### Document extract
- Opening Delimiter -

TV network ABS-CBN also quoted him as telling reporters in Davao late Sunday that he plans to ban the use of luxury cars among his Cabinet members and will use his personal pickup truck as his official presidential vehicle.
Duterte reiterated on Monday his vow to control illegal drugs and crime, even if it means losing the presidency or his life. “Stop messing with me, because I have a sacred promise to save the next generation from the evil of drugs,” he told critics.
He also promised to cut government red tape and remove corrupt officials. Duterte said “contaminated” police generals facing corruption cases should “get out now” before he assumes office. If not, they should prepare to be sent to invade the Abu Sayyaf militants, who have been blamed for multiple kidnappings and beheadings.
“And if you are taken hostage there, say your ‘Our Fathers’ because I will never, never pay anything to retrieve you,” he added.
Army Lt. Gen. Ricardo Visaya, whom Duterte is considering to head the military, said he met over the weekend with the mayor, who told him he wanted troops to finish off the Abu Sayyaf within the president’s six-year term and to back up the police in going after drug syndicates.
After the news conference, Duterte met with the ambassadors of China, Japan and Israel. Chinese Ambassador Zhao Jianhua gave him a book of writings by Chinese President Xi Jinping.

- Closing Delimiter -

### Exercise goal
From the report on Duterte's plans, list every country whose ambassador he met after the news conference.

Records excerpted from a collection

- Opening Delimiter -

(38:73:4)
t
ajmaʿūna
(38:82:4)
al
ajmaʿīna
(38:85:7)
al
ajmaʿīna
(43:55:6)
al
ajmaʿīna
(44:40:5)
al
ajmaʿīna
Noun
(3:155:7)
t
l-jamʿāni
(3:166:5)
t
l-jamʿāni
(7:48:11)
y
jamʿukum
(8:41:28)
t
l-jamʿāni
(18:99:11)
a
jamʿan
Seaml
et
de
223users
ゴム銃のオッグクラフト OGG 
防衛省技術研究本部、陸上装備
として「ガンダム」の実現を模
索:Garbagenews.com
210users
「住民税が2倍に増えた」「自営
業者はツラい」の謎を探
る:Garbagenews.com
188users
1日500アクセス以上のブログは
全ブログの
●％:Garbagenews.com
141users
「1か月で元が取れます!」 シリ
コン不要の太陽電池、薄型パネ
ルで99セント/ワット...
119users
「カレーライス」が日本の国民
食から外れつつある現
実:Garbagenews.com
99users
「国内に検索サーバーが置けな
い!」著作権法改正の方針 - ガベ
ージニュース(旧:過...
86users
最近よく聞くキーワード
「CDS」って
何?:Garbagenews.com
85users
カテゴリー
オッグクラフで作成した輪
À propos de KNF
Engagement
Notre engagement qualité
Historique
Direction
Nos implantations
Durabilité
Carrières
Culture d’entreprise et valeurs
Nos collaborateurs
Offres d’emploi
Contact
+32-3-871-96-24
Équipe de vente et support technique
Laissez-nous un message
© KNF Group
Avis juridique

- Closing Delimiter -
- Opening Delimiter -

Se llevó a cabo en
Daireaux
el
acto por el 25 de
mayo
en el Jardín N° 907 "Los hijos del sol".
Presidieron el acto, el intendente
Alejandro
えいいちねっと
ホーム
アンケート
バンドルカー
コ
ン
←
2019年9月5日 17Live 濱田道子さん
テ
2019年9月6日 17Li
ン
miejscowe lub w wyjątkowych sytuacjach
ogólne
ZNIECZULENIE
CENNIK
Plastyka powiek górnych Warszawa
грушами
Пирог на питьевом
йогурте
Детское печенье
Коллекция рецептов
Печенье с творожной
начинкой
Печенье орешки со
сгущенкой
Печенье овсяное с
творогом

- Closing Delimiter -
- Opening Delimiter -

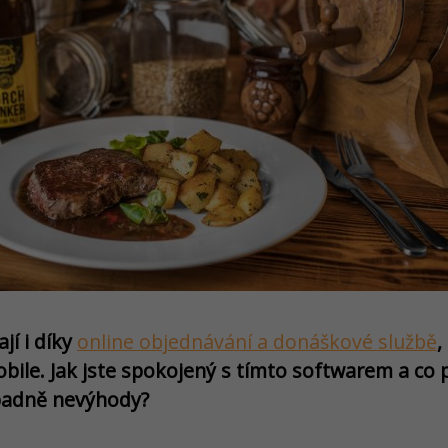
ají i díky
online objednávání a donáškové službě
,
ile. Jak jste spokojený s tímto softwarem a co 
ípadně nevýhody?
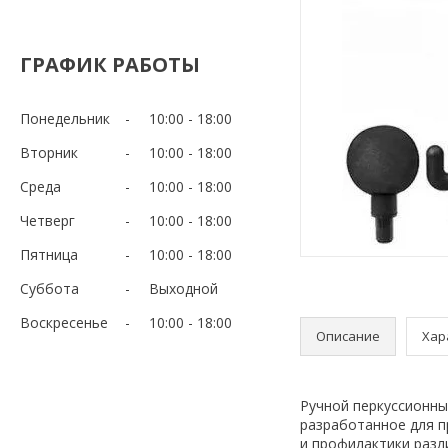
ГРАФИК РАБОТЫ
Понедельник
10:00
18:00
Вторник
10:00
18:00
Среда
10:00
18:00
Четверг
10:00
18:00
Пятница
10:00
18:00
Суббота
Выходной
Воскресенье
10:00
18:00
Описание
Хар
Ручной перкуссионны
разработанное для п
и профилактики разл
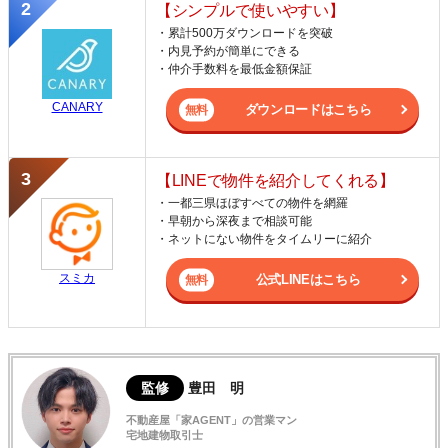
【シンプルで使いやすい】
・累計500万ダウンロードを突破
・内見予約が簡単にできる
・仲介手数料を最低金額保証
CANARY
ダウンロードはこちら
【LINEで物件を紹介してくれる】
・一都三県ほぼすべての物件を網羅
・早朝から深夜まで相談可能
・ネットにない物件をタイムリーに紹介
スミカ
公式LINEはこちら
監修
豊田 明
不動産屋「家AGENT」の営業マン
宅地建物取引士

- Closing Delimiter -

### Response
China, Japan, Israel